On the root, aside from the standard package.json and dotfiles, you'll find the Gatsby standard gatsby-config.js and gatsby-node.js.

gatsby-config.js is where some basic config is set up, but mostly contains details of (and configuration for) the various Gatsby plugins which are in use.

gatsby-node.js is where a lot of magic happens. This is quite heavily customised due to the nature of the site. It is responsible for creating the pages of the site, which, in this case, includes all the pages for pagination, and the localised variants. It also links up data items to page nodes (like making CMS images into ImageSharp nodes so gatsby-image works properly).

Styles

Outside of the small amount of global CSS injected into the main layout component, we use styled-components for styling the React components. styled-components is a CSS-in-JS library which gives many advantages when working with React, such as dynamic styles based on props, JS variables for sizing/colours etc. and locally scoped component styles ensuring the styles will never leak out of a component.

A component's styles are stored at the top of a component file, after the imports.

Data flow

For the pages that just list posts in tile form, all of the data management is handled by the gatsby-node.js file. The posts are then passed to the template in the pathContext.

Those templates will do their own GraphQL queries for extra data though, for example, getting the content for the "Popular posts" box, or categories data to give to the categories list and search dropdown.

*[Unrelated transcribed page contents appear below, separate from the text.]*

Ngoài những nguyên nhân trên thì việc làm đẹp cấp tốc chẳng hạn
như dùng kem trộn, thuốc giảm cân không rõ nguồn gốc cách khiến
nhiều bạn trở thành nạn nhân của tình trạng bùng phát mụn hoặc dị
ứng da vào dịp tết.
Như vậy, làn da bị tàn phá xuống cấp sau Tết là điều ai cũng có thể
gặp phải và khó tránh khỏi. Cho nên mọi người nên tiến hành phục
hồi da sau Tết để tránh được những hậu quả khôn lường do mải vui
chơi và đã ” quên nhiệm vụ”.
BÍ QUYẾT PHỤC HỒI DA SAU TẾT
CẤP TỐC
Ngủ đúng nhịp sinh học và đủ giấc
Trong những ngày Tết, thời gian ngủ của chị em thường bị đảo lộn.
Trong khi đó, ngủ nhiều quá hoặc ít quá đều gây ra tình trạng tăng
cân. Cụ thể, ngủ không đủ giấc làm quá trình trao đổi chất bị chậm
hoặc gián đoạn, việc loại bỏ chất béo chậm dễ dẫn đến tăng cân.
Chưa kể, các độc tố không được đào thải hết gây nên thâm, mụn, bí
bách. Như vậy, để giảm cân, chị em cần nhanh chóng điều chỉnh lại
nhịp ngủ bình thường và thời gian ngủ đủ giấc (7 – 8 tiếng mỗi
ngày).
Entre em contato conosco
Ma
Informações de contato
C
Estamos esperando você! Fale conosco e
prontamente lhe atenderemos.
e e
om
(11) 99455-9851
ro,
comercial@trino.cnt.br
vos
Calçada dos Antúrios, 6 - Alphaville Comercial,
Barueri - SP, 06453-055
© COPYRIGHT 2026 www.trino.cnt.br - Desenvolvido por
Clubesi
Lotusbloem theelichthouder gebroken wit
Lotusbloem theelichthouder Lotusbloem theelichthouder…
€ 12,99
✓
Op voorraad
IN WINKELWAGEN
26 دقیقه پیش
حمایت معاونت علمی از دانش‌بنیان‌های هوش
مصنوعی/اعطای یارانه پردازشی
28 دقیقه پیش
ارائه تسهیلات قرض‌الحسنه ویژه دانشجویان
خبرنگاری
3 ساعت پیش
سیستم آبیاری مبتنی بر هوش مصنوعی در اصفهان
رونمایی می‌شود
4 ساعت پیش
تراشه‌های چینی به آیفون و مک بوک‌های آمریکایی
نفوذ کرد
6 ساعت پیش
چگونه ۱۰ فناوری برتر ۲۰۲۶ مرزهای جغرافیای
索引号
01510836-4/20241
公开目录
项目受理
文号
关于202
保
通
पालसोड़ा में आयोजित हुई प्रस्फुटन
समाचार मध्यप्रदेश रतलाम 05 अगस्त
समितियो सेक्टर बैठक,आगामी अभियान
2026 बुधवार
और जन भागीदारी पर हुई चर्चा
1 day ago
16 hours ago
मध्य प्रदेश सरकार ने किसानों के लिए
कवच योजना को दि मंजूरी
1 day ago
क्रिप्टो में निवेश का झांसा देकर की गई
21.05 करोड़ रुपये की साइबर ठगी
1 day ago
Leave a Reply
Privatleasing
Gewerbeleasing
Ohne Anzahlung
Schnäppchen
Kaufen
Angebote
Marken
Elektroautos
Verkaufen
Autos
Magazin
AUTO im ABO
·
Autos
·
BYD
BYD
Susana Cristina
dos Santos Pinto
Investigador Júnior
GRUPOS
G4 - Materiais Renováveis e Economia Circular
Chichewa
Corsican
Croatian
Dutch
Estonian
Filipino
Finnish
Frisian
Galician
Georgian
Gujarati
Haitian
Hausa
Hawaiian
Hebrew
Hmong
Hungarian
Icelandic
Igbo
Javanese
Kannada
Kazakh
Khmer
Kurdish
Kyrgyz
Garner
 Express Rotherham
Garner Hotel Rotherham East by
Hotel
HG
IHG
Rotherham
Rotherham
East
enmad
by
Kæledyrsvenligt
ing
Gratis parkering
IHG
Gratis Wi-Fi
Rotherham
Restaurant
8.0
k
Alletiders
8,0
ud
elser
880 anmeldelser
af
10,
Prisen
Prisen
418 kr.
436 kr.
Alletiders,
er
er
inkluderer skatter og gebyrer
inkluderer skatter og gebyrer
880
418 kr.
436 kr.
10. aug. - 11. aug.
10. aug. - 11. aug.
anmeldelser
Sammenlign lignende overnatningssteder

The search.jsx template queries the top 1000 posts in the current locale and then filters them client-side based on the search parameters.

The post.jsx template does the most extra data querying since it has to retrieve author data, related posts data, as well as all the post data including SEO items.

The other index.jsx and tag.jsx perform standard queries for the "Popular posts" and "Categories" lists. The tag template will also go and find the current category's data as it's more simple than doing the lookup client side.

Plugins

The gatsby-config.js file shows all the plugins in use, but any special requirements are detailed here:

gatsby-plugin-react-helmet

Standard - allows the <head> of a page to be manipulated from within a component.

gatsby-plugin-i18n

Provides the multilanguage support - uses react-intl under the hood.

gatsby-source-filesystem

Standard Gatsby plugin to allow reading from local filesystem directories with GraphQL.

gatsby-transformer-json

Allows using JSON files as data endpoints.

gatsby-transformer-remark

Transforms the markdown files into HTML.

gatsby-plugin-mailchimp

Allows subscriptions to Mailchimp. The Mailchimp endpoint needs to be configured in the SiteConfig file. Instructions for setting up Mailchimp can be found on the plugin's GitHub repo.

gatsby-plugin-svgr

Allows using SVGR to generate React components from SVGs.

gatbsy-plugin-nprogress

Provides the small loading progress bar across the top of the page when navigating between pages.

gatsby-plugin-google-tagmanager

Injects the Google Tag Manager scripts. Google tag manager ID needs to be configured in SiteConfig.

gatsby-plugin-favicon

Takes a source favicon image and generates appropriate files for relevant devices/platforms and injects them into the <head>.

gatsby-plugin-sharp, gatsby-transformer-sharp

Image processor used by gatsby-image.

gatbsy-plugin-catch-links

Catches markdown links to internal pages and turns them into Gatsby <Link /> components to avoid a page refresh when navigating to them.

gatsby-plugin-sitemap

Generates a sitemap XML file and injects a link to it into the <head>.

gatsby-plugin-styled-components

Allows usage of the CSS-in-JS library styled-components to style the React components.

gatsby-plugin-netlify-cms

Automates the process of adding the CMS HTML files/scripts.

gatsby-plugin-netlify

Allows configuration to be set at Netlify.

gatsby-plugin-offline

Adds offline support to the site with ServiceWorker etc.